La densité était en effet perçue à l’époque comme s’opposant à la qualité de l’espace. Il faut rappeler ici par parenthèse que l’écologie naissante ne sollicitait les urbanistes que sur ce chapitre-là – tant les préoccupations climatiques nous étaient encore étrangères. Disons-le, nous sommes même restés un peu incrédules quand un spécialiste de Météo France nous annonça, un jour de 1991, et pour la première fois, ce qu’ils appelaient alors « une remontée prévisible de 150 km environ du climat méditerranéen dans les 30 ans à venir »…

Cela dit, pour revenir à nos fameux quartiers prioritaires, le discours public les décrivait en effet comme denses, alors qu’ils accueillaient une population cinq fois moindre qu’un tissu urbain de centre-ville de même ampleur ! Et comme par ailleurs l’espace public y était volontiers cinq fois plus vaste, on voit bien qu’on leur avait mis la barre très haut en matière de vitalité urbaine, pour ne pas dire qu’on leur avait rendu la tâche impossible.

A notre combat naissant pour réhabiliter la vraie densité, la rencontre Fnau de 1993 allait elle aussi prendre sa part : elle retint en effet pour la première fois le thème de la densité urbaine, et c’était déjà (comme en 2021) en faisant le procès de l’étalement urbain.
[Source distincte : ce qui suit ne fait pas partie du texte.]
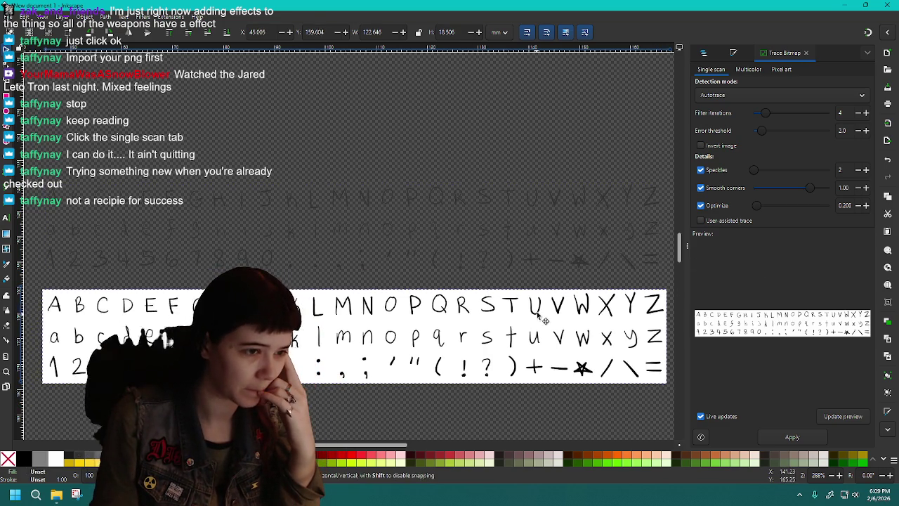
pyautogui.click(554, 231)
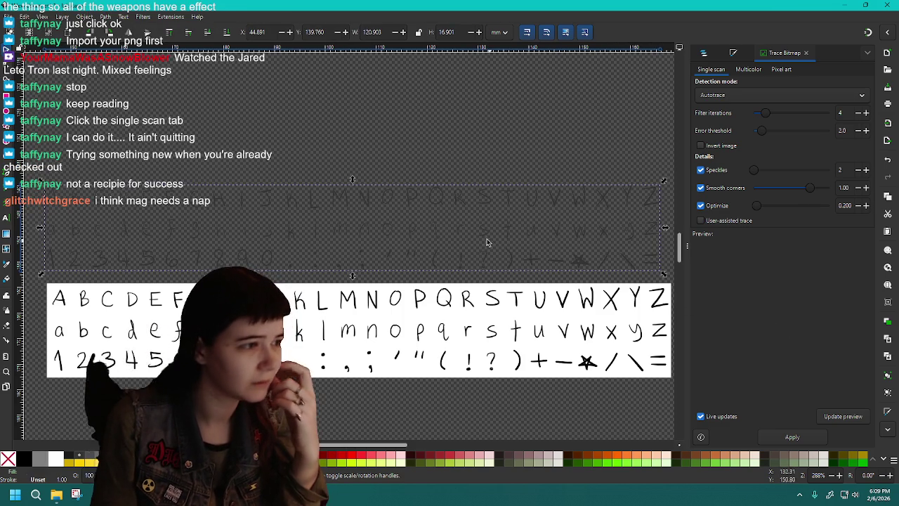
pyautogui.moveTo(476, 230); pyautogui.dragTo(484, 318)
Vous avez aussi beaucoup questionné les liens avec le monde universitaire 

Dès mon arrivée à l’agence en 1989, c’est notre observateur avisé Michel Buret qui m’a encouragé à développer les échanges avec l’Université du Mirail.

Il se trouve que la figure du Sociologue avait jusque-là été un peu partout celle d’une déploration (nous n‘allions pas à l’essentiel) ; pour autant, il ne nous disait jamais vraiment ce qu’il était préférable de faire.

Et voilà que soudain une nouvelle sociologie universitaire précisait à la fois sa critique à notre égard et son vocabulaire : « Bannissez d’abord le terme de ghetto là où cohabitent 27 nationalités » nous dit-elle pour commencer ; et en fait de vocabulaire, elle exigea aussi plus de rigueur du nôtre : « Votre quête de ce que vous appelez la mixité, dès lors que celle-ci est en réalité assurée au centuple, ne serait-elle pas dès lors tout simplement celle de l’invisibilité ? ».

Cette rigueur nouvelle, associée à une tradition ancienne de libre parole, donnaient à notre agglomération, avec dix ans d’avance, le courage de dire, dans des exposés courageux, ce que les administrations et l’agence ne pouvaient toujours dire aussi clairement elles-mêmes.